**Exercise brief**
Copy all the records exactly, but keep the pictures out of your version.

**Information provided**
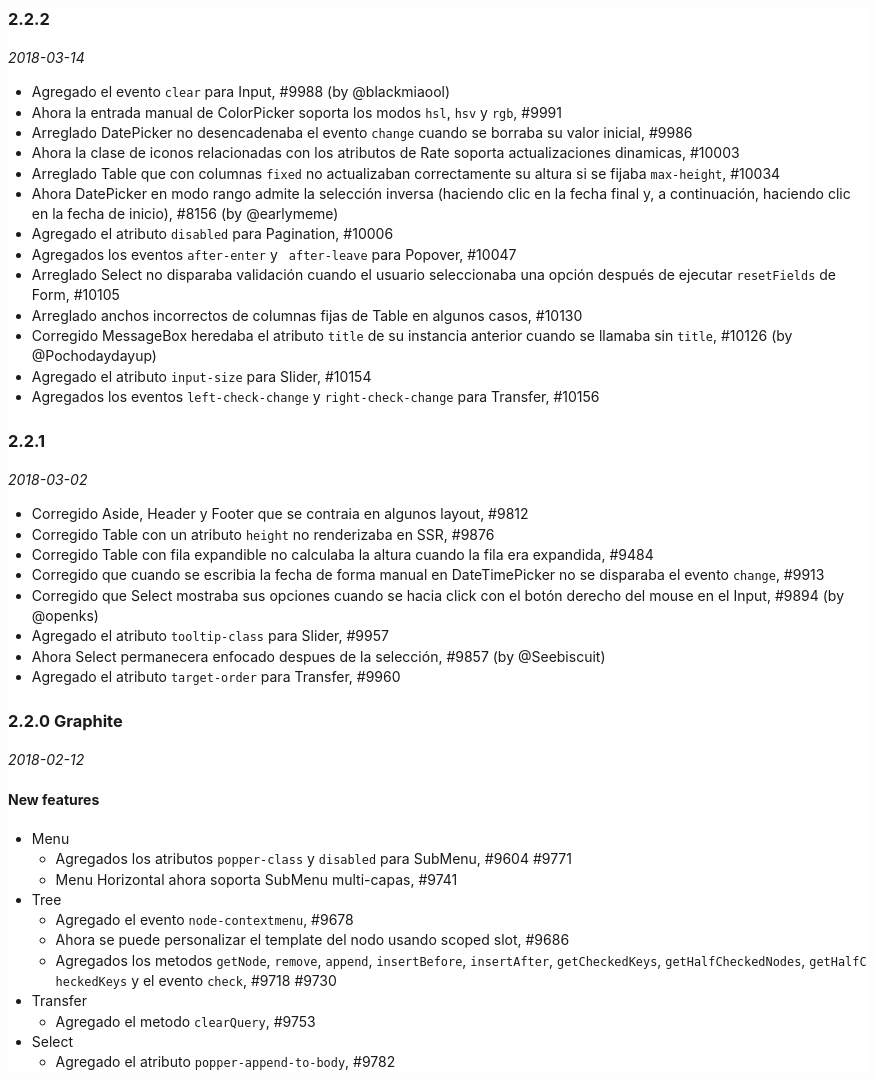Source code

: ### 2.2.2

*2018-03-14*

- Agregado el evento `clear` para Input, #9988 (by @blackmiaool)
- Ahora la entrada manual de ColorPicker soporta los modos `hsl`, `hsv` y `rgb`, #9991
- Arreglado DatePicker no desencadenaba el evento `change` cuando se borraba su valor inicial, #9986
- Ahora la clase de iconos relacionadas con los atributos de Rate soporta actualizaciones dinamicas, #10003
- Arreglado Table que con columnas `fixed` no actualizaban correctamente su altura si se fijaba `max-height`, #10034
- Ahora DatePicker en modo rango admite la selección inversa (haciendo clic en la fecha final y, a continuación,
  haciendo clic en la fecha de inicio), #8156 (by @earlymeme)
- Agregado el atributo `disabled` para Pagination, #10006
- Agregados los eventos `after-enter` y ` after-leave` para Popover, #10047
- Arreglado Select no disparaba validación cuando el usuario seleccionaba una opción después de ejecutar `resetFields`
  de Form, #10105
- Arreglado anchos incorrectos de columnas fijas de Table en algunos casos, #10130
- Corregido MessageBox heredaba el atributo `title` de su instancia anterior cuando se llamaba sin `title`, #10126 (by
  @Pochodaydayup)
- Agregado el atributo `input-size` para Slider, #10154
- Agregados los eventos `left-check-change` y `right-check-change` para Transfer, #10156

### 2.2.1

*2018-03-02*

- Corregido Aside, Header y Footer que se contraia en algunos layout, #9812
- Corregido Table con un atributo `height` no renderizaba en SSR, #9876
- Corregido Table con fila expandible no calculaba la altura cuando la fila era expandida, #9484
- Corregido que cuando se escribia la fecha de forma manual en DateTimePicker no se disparaba el evento `change`, #9913
- Corregido que Select mostraba sus opciones cuando se hacia click con el botón derecho del mouse en el Input, #9894 (by
  @openks)
- Agregado el atributo `tooltip-class` para Slider, #9957
- Ahora Select permanecera enfocado despues de la selección, #9857 (by @Seebiscuit)
- Agregado el atributo `target-order` para Transfer, #9960

### 2.2.0 Graphite

*2018-02-12*

#### New features

- Menu
    - Agregados los atributos `popper-class` y `disabled` para SubMenu, #9604 #9771
    - Menu Horizontal ahora soporta SubMenu multi-capas, #9741
- Tree
    - Agregado el evento `node-contextmenu`, #9678
    - Ahora se puede personalizar el template del nodo usando scoped slot, #9686
    - Agregados los
      metodos `getNode`, `remove`, `append`, `insertBefore`, `insertAfter`, `getCheckedKeys`, `getHalfCheckedNodes`, `getHalfCheckedKeys`
      y el evento `check`, #9718 #9730
- Transfer
    - Agregado el metodo `clearQuery`, #9753
- Select
    - Agregado el atributo `popper-append-to-body`, #9782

**Output below**
Source code

: ### 2.2.2

*2018-03-14*

- Agregado el evento `clear` para Input, #9988 (by @blackmiaool)
- Ahora la entrada manual de ColorPicker soporta los modos `hsl`, `hsv` y `rgb`, #9991
- Arreglado DatePicker no desencadenaba el evento `change` cuando se borraba su valor inicial, #9986
- Ahora la clase de iconos relacionadas con los atributos de Rate soporta actualizaciones dinamicas, #10003
- Arreglado Table que con columnas `fixed` no actualizaban correctamente su altura si se fijaba `max-height`, #10034
- Ahora DatePicker en modo rango admite la selección inversa (haciendo clic en la fecha final y, a continuación,
  haciendo clic en la fecha de inicio), #8156 (by @earlymeme)
- Agregado el atributo `disabled` para Pagination, #10006
- Agregados los eventos `after-enter` y ` after-leave` para Popover, #10047
- Arreglado Select no disparaba validación cuando el usuario seleccionaba una opción después de ejecutar `resetFields`
  de Form, #10105
- Arreglado anchos incorrectos de columnas fijas de Table en algunos casos, #10130
- Corregido MessageBox heredaba el atributo `title` de su instancia anterior cuando se llamaba sin `title`, #10126 (by
  @Pochodaydayup)
- Agregado el atributo `input-size` para Slider, #10154
- Agregados los eventos `left-check-change` y `right-check-change` para Transfer, #10156

### 2.2.1

*2018-03-02*

- Corregido Aside, Header y Footer que se contraia en algunos layout, #9812
- Corregido Table con un atributo `height` no renderizaba en SSR, #9876
- Corregido Table con fila expandible no calculaba la altura cuando la fila era expandida, #9484
- Corregido que cuando se escribia la fecha de forma manual en DateTimePicker no se disparaba el evento `change`, #9913
- Corregido que Select mostraba sus opciones cuando se hacia click con el botón derecho del mouse en el Input, #9894 (by
  @openks)
- Agregado el atributo `tooltip-class` para Slider, #9957
- Ahora Select permanecera enfocado despues de la selección, #9857 (by @Seebiscuit)
- Agregado el atributo `target-order` para Transfer, #9960

### 2.2.0 Graphite

*2018-02-12*

#### New features

- Menu
    - Agregados los atributos `popper-class` y `disabled` para SubMenu, #9604 #9771
    - Menu Horizontal ahora soporta SubMenu multi-capas, #9741
- Tree
    - Agregado el evento `node-contextmenu`, #9678
    - Ahora se puede personalizar el template del nodo usando scoped slot, #9686
    - Agregados los
      metodos `getNode`, `remove`, `append`, `insertBefore`, `insertAfter`, `getCheckedKeys`, `getHalfCheckedNodes`, `getHalfCheckedKeys`
      y el evento `check`, #9718 #9730
- Transfer
    - Agregado el metodo `clearQuery`, #9753
- Select
    - Agregado el atributo `popper-append-to-body`, #9782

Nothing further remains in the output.